== DOCUMENT TEXT ==
By Camiryn Stepteau
Presentation Academy
Anna Bryson wants to make a big impact on the world starting with her passion for Christianity and love for her Chinese background.
At the age of 7½ months, Bryson was adopted in Hunan, China. Bryson’s parents took 12 months, while working through Children’s Hope International adoption agency, to get a referral full of pictures and information from the Chinese government.
They traveled to California from Bowling Green, Kentucky, to meet with other adopting families. They flew 32 hours to Changsha, China. All the hours were worth it when they finally had Bryson in their arms.
“Her dad and I couldn’t be happier,” Anna’s mother Rachel Bryson wrote in a text message.
She is using her experience as a platform to raise awareness about adoption. She plans to start a campaign called Adoption is an Option, which will financially aid families going through international and domestic adoption.
Bryson didn’t think much as she grew up about being adopted and even found herself forgetting that she is adopted at times.

== TASK INSTRUCTIONS ==
**A.** In the article about Anna Bryson, how many hours did her parents fly to reach Changsha, China?
**B.** Retype the Anna Bryson article from "At the age of" up to and including "the Chinese government.".

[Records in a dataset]
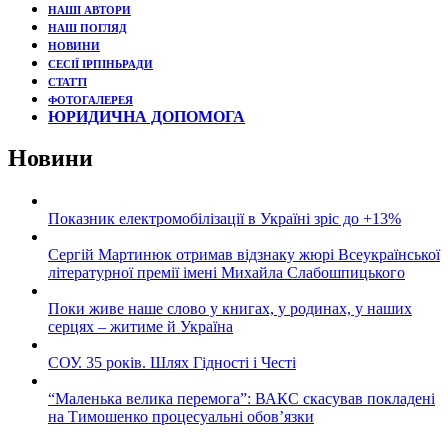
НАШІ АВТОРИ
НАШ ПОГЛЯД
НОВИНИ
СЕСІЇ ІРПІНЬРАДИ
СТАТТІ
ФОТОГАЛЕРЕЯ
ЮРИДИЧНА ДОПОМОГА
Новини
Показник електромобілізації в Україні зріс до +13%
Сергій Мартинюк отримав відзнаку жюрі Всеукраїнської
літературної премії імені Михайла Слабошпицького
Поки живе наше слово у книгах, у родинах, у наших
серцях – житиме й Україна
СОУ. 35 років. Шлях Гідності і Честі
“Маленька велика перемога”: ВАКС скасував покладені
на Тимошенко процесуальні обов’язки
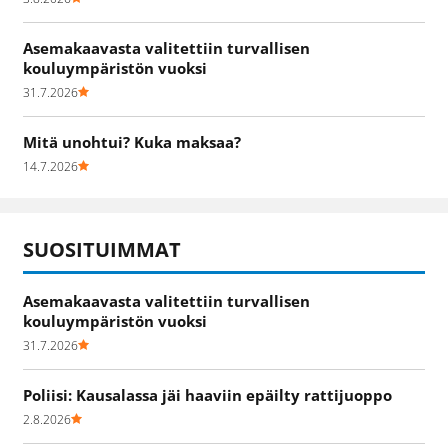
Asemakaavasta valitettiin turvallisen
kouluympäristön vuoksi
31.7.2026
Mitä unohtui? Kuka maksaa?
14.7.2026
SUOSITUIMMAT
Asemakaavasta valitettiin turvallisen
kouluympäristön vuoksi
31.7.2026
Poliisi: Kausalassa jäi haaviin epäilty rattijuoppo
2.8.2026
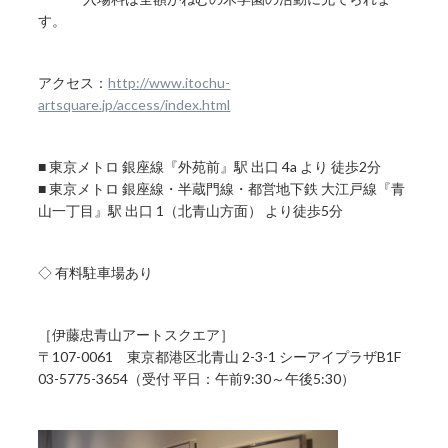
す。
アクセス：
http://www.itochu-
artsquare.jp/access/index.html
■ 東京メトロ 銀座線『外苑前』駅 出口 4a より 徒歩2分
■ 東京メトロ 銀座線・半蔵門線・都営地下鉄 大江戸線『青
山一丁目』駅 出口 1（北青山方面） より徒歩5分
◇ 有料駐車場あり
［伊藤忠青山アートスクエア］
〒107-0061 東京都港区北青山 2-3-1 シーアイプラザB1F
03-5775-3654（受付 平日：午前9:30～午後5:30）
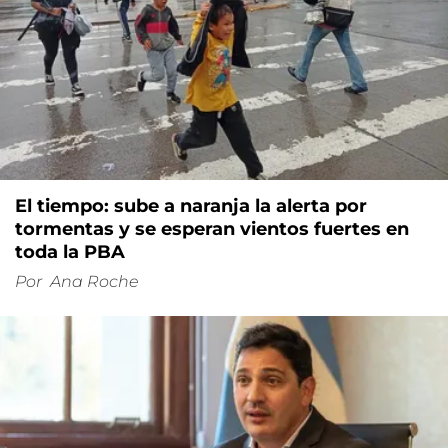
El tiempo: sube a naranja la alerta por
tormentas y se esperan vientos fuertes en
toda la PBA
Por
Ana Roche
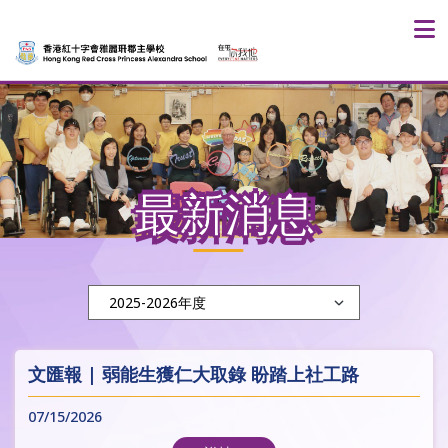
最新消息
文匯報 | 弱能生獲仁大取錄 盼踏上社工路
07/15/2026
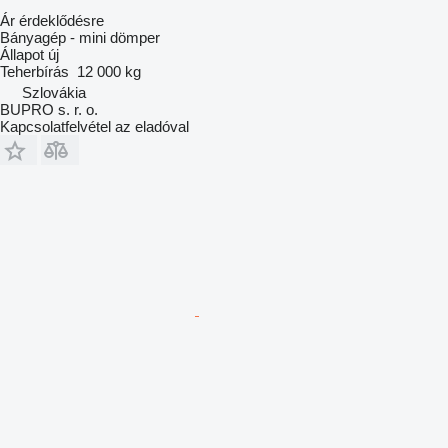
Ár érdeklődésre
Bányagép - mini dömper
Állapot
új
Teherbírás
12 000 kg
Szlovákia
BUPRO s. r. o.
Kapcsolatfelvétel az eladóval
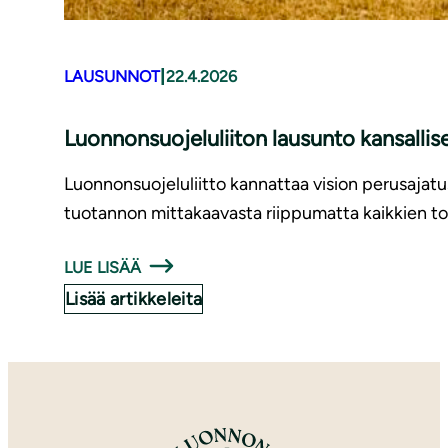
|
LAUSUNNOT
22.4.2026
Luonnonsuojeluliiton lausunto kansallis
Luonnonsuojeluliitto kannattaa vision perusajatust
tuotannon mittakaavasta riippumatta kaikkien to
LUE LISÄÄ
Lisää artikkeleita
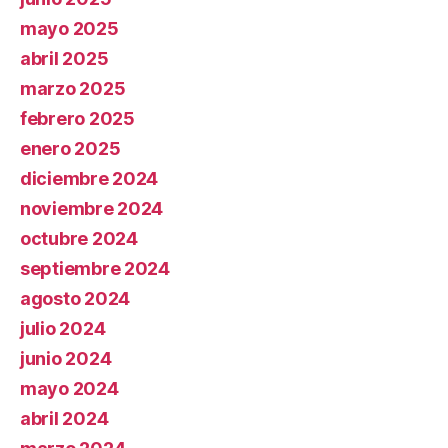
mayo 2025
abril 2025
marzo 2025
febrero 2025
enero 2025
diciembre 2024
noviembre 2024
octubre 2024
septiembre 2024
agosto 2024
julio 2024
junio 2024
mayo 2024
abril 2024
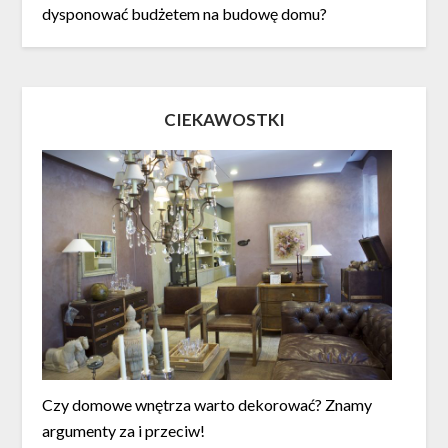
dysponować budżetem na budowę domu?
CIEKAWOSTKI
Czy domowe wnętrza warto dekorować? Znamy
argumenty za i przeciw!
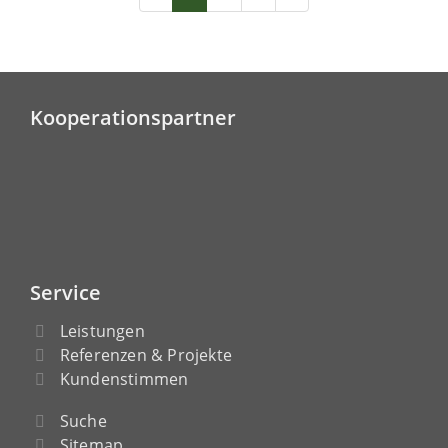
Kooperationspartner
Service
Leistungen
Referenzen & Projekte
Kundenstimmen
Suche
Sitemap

== SOLUTION LIST ==
**A.** 32 hours

**B.**
At the age of 7½ months, Bryson was adopted in Hunan, China. Bryson’s parents took 12 months, while working through Children’s Hope International adoption agency, to get a referral full of pictures and information from the Chinese government.